**WORK INSTRUCTION:** For this exercise, copy each line of the records that contains the word "police".

**RECORDS PROVIDED:**
****************
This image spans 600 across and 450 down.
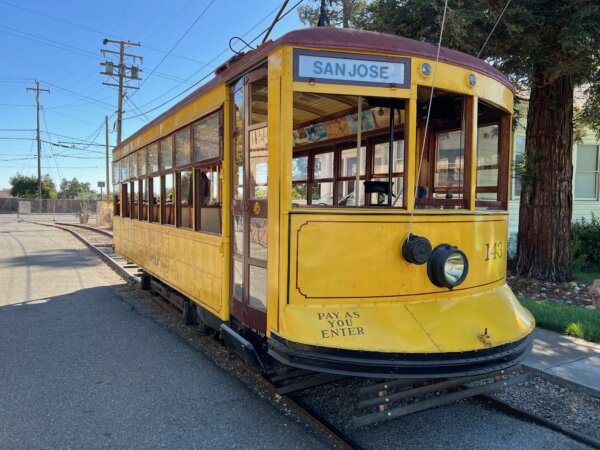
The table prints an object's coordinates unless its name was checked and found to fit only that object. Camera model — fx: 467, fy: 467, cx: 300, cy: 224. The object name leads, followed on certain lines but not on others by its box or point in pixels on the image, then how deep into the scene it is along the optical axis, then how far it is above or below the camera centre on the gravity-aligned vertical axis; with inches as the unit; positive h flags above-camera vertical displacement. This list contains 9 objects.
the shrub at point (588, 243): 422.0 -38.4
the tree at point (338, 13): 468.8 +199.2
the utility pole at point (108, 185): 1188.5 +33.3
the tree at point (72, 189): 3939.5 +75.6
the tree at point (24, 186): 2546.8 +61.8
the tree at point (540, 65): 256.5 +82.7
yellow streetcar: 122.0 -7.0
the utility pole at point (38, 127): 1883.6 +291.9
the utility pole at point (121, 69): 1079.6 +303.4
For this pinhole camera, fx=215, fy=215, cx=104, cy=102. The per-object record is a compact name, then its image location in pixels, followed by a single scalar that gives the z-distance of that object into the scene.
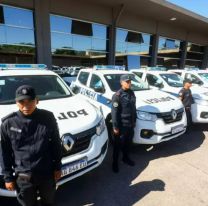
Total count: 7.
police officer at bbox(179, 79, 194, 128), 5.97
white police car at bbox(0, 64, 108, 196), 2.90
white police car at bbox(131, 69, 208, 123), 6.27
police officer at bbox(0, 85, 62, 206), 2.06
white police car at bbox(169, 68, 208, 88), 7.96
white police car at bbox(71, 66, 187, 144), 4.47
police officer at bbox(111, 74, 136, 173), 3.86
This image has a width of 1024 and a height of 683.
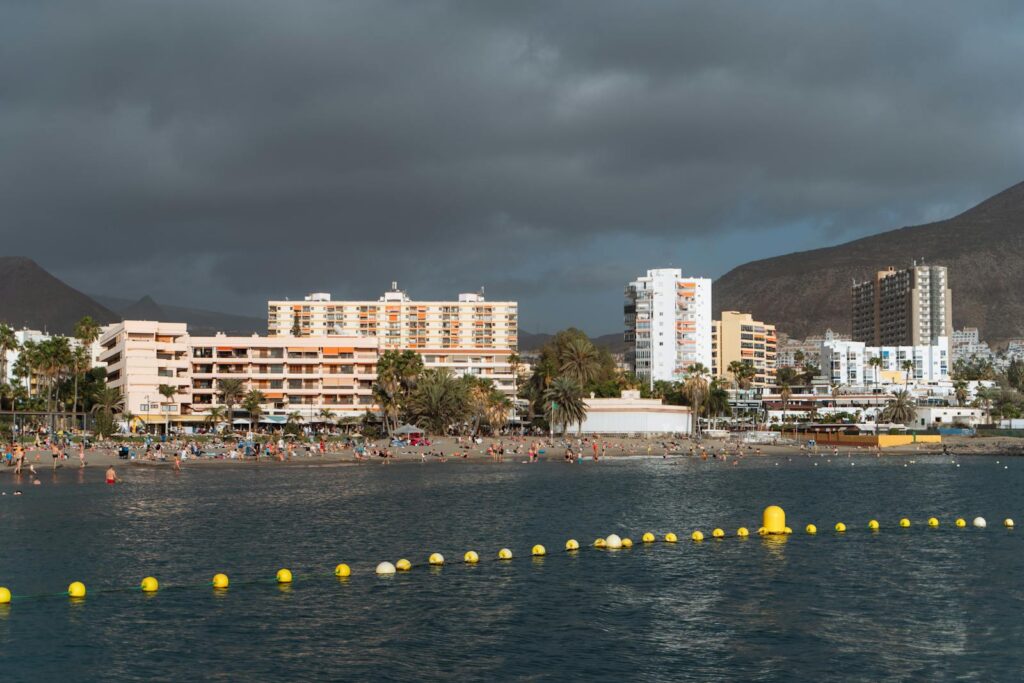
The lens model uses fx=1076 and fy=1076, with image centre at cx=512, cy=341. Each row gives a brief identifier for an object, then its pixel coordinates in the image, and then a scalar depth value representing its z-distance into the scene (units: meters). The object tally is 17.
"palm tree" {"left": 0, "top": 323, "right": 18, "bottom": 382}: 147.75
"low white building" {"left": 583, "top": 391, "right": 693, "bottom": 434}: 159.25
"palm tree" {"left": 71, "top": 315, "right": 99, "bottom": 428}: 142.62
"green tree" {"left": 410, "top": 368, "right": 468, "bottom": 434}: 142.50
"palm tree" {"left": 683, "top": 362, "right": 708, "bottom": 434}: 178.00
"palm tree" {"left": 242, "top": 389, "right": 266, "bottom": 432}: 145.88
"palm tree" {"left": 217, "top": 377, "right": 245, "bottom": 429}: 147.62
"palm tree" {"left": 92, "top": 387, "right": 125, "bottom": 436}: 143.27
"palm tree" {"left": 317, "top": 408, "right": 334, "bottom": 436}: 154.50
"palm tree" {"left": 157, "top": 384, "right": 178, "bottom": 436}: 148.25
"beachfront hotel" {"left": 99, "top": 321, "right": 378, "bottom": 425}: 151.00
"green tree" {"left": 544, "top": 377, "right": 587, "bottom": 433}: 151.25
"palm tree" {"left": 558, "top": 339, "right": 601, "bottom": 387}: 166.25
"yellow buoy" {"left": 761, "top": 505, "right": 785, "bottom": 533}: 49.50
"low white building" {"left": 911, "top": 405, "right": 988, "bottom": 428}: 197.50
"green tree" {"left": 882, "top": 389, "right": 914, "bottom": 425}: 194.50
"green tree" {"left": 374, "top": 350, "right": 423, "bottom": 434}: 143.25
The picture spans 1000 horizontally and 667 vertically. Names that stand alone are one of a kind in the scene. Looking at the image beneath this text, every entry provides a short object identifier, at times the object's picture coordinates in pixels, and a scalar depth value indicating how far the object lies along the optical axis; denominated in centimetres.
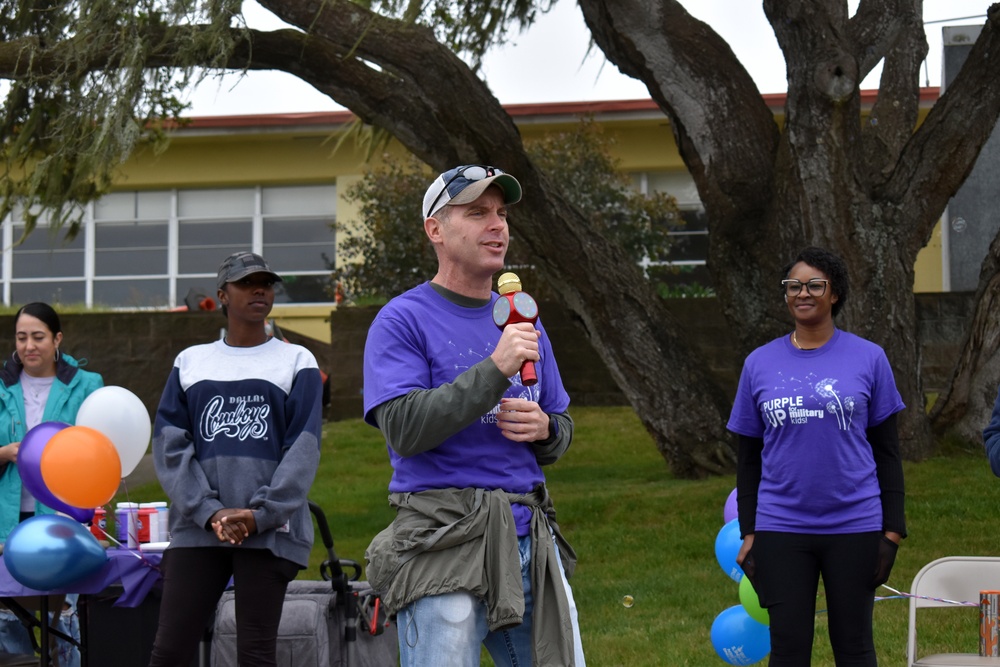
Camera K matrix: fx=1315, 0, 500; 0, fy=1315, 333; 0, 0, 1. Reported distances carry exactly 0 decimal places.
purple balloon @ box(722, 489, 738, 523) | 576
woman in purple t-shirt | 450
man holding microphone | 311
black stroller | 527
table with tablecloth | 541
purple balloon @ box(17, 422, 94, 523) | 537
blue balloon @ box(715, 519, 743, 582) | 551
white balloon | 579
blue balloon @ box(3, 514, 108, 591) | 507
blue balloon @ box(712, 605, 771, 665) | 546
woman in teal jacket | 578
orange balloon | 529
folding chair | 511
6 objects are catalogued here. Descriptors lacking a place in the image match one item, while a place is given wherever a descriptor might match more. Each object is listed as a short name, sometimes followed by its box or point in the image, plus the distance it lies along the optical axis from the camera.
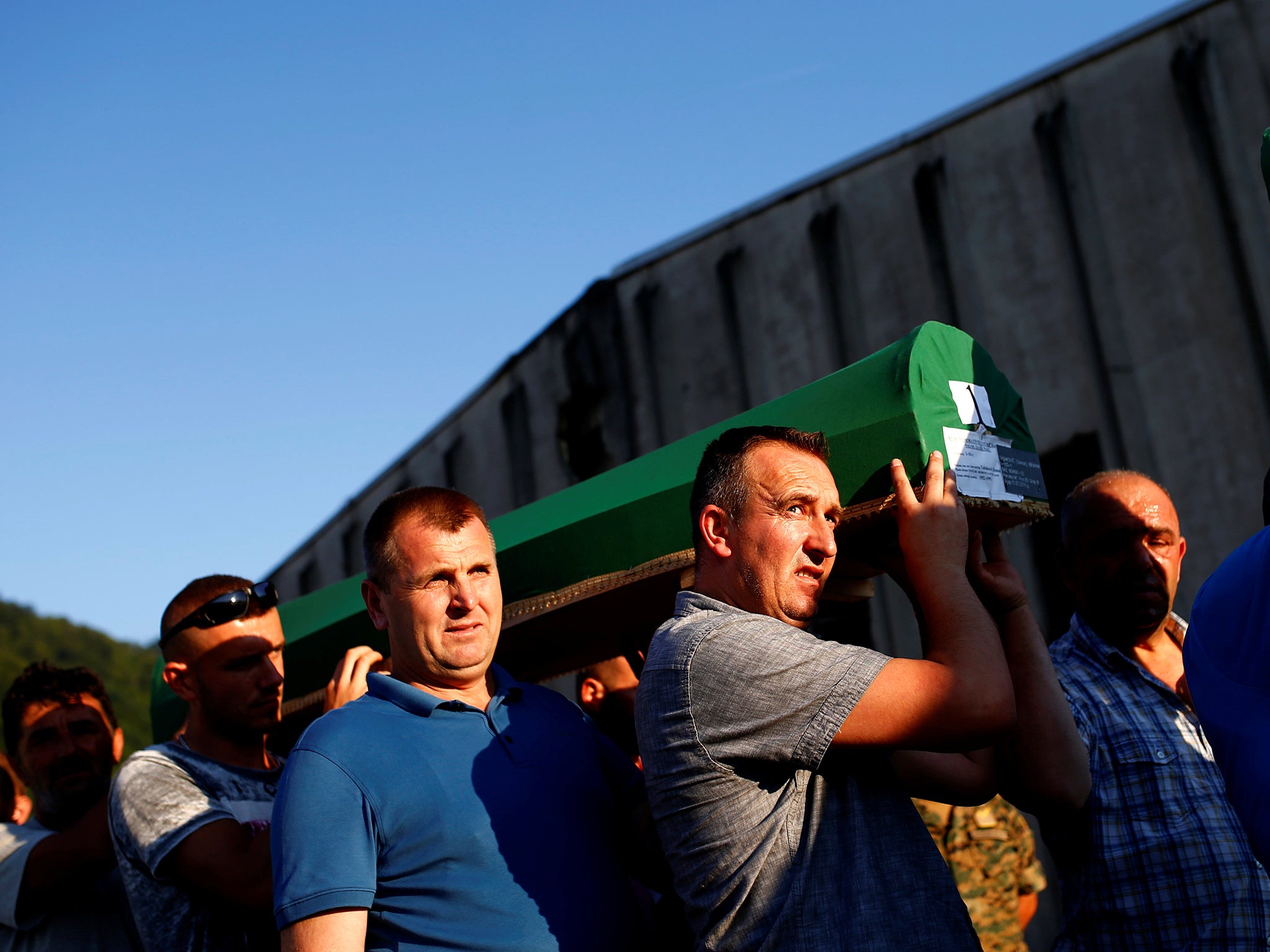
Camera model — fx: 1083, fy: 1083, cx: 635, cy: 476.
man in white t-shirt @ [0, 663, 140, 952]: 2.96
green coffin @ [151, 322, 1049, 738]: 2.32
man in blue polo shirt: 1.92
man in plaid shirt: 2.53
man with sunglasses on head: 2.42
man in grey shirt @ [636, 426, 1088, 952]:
****************
**WRITTEN ANSWER:**
police officer at bbox(179, 79, 194, 128), 5.97
white police car at bbox(0, 64, 108, 196), 2.90
white police car at bbox(131, 69, 208, 123), 6.27
police officer at bbox(0, 85, 62, 206), 2.06
white police car at bbox(169, 68, 208, 88), 7.96
white police car at bbox(71, 66, 187, 144), 4.47
police officer at bbox(111, 74, 136, 173), 3.86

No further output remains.